The CDC published the guidelines to help doctors who have been faced with an onslaught of patients complaining of symptoms such as fever, headaches and body pain, which are common to anthrax in its early stages and many other illnesses.

But Gerberding, speaking yesterday at a news briefing, said doctors should not rely on a single test to confirm or rule out anthrax. Doctors should look for "a constellation of factors," including symptoms, test results and job history.

While most of the patients with inhaled anthrax had fever, malaise, sweats and chills - symptoms common to flu-like illnesses - they all had either a normal or elevated white blood count. In contrast, patients with flu typically have a lowered white count, as their immune system launches other defenses to combat illness.

Additionally, doctors found that all of the patients with inhaled anthrax had abnormal chest X-rays or CT scans. The images showed a widening of the mediastinum - a space between the lungs - and enlarged lymph nodes in the same area.

Gerberding emphasized that doctors should obtain a work history from any patient complaining of flu-like symptoms. All but one of the people who contracted inhaled anthrax had an obvious tie to mail handling, so anyone who worked for the post office or in mailrooms should be considered at risk.

Such patients should be placed on preventive antibiotics pending test results that could confirm the disease, CDC officials have said.

Dr. Eric Toner, an emergency physician at St. Joseph's Medical Center in Towson, said the guidelines help to confirm what has trickled out from case reports published by the CDC over the past month. Doctors at the suburban hospital have already been performing chest X-rays and CT scans on patients whose symptoms would not ordinarily suggest the need for such tests.

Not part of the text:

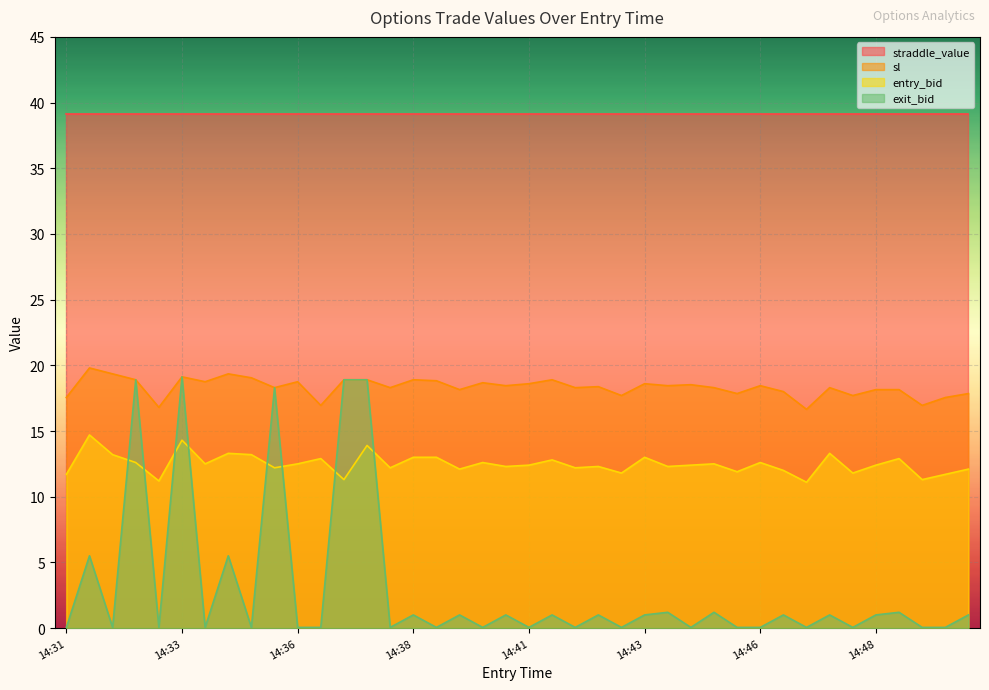

Which series has the largest total across all categories?

straddle_value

"We certainly wouldn't be doing chest CTs on somebody with just a cough and a low-grade fever," Toner said. "This is something [that] in the past would have been unheard of. But if we're going to catch someone with inhalation anthrax, we need to catch them early."

Ever since two postal workers were diagnosed with inhaled anthrax at Inova Fairfax Hospital in Virginia, radiologists there have been sharing CT scans over the Internet with colleagues across the country. Those patients are listed in serious condition.

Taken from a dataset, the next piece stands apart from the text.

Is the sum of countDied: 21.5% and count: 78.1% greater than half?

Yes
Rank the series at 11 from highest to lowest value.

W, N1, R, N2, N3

Dr. Elias Zerhouni, a professor of radiology at the Johns Hopkins School of Medicine, said conventional X-rays might show the chest abnormalities. But if they don't, doctors should consider CT scans because the technology shows the anatomy in finer detail and might pick up defects that the X-rays missed.

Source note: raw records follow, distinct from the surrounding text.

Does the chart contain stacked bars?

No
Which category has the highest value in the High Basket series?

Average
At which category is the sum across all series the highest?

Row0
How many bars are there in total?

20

Across the country, doctors are bracing for the onset of flu season, which could bring thousands of patients whose symptoms will have to be more carefully evaluated than ever. Flu season usually begins in December, stretching into March.

"We're about to enter the flu season, so there are going to be a lot of people with symptoms and signs, and there is going to be this nagging concern," said Dr. Brian Browne, director of emergency medicine at the University of Maryland Medical Center.

The CDC announced this week that the nation has its largest supply of flu vaccine ever - some 85 million doses. Last month, health agencies were urged to offer it to people at highest risk, including the elderly and people with chronic illnesses such as heart disease.

Now, the flu vaccine is being suggested for healthy people between the ages of 50 and 64. Though it is not recommended for younger, healthy people, nobody is being turned away, according to the CDC.

But people should not get a flu shot thinking that the vaccine would reduce the frequency of symptoms that can be confused with anthrax, said Dr. Keiji Sukda of the CDC. While the vaccine is about 90 percent effective in preventing influenza, it does nothing to prevent more common viral illnesses that produce many of the same symptoms.

The best reason to get a flu shot, he said, is to prevent flu, an illness that kills 20,000 people in the United States each year.